### INSTRUCTIONS TO FOLLOW
Give back the records below exactly, omitting the pictures.

Records drawn from a dataset:
* * *

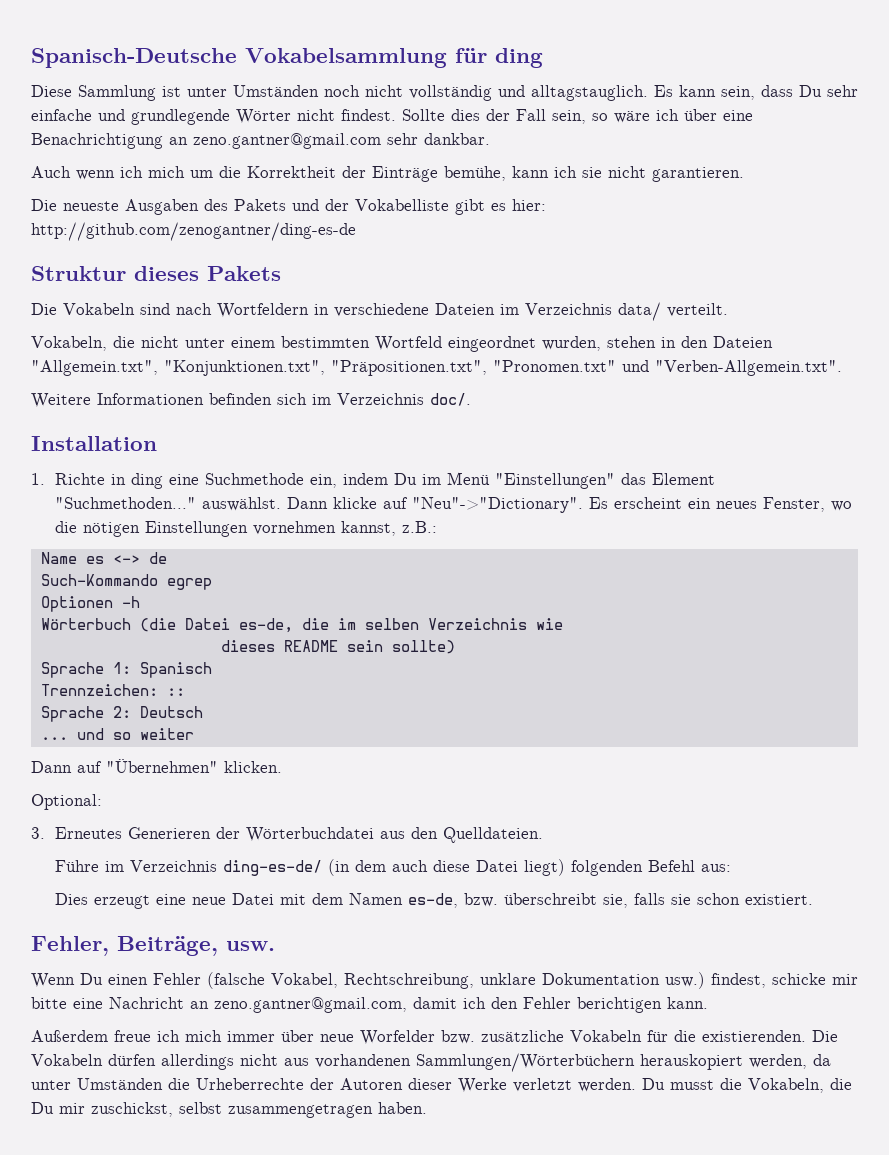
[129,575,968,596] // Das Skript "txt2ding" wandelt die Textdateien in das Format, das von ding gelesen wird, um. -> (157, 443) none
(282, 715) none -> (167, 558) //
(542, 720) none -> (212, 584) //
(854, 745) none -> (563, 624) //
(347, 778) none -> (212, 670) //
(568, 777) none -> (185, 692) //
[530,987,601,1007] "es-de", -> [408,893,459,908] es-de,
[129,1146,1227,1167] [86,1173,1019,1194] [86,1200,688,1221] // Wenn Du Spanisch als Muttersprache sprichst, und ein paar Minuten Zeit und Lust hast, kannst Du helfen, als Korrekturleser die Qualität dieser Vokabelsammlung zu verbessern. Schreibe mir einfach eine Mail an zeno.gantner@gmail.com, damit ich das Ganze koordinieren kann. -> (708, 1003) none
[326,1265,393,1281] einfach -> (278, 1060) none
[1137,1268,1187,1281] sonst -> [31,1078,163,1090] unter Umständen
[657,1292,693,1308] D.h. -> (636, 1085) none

* * *

### OUTPUT
[129,575,968,596] // Das Skript "txt2ding" wandelt die Textdateien in das Format, das von ding gelesen wird, um. -> (157, 443) none
(282, 715) none -> (167, 558) //
(542, 720) none -> (212, 584) //
(854, 745) none -> (563, 624) //
(347, 778) none -> (212, 670) //
(568, 777) none -> (185, 692) //
[530,987,601,1007] "es-de", -> [408,893,459,908] es-de,
[129,1146,1227,1167] [86,1173,1019,1194] [86,1200,688,1221] // Wenn Du Spanisch als Muttersprache sprichst, und ein paar Minuten Zeit und Lust hast, kannst Du helfen, als Korrekturleser die Qualität dieser Vokabelsammlung zu verbessern. Schreibe mir einfach eine Mail an zeno.gantner@gmail.com, damit ich das Ganze koordinieren kann. -> (708, 1003) none
[326,1265,393,1281] einfach -> (278, 1060) none
[1137,1268,1187,1281] sonst -> [31,1078,163,1090] unter Umständen
[657,1292,693,1308] D.h. -> (636, 1085) none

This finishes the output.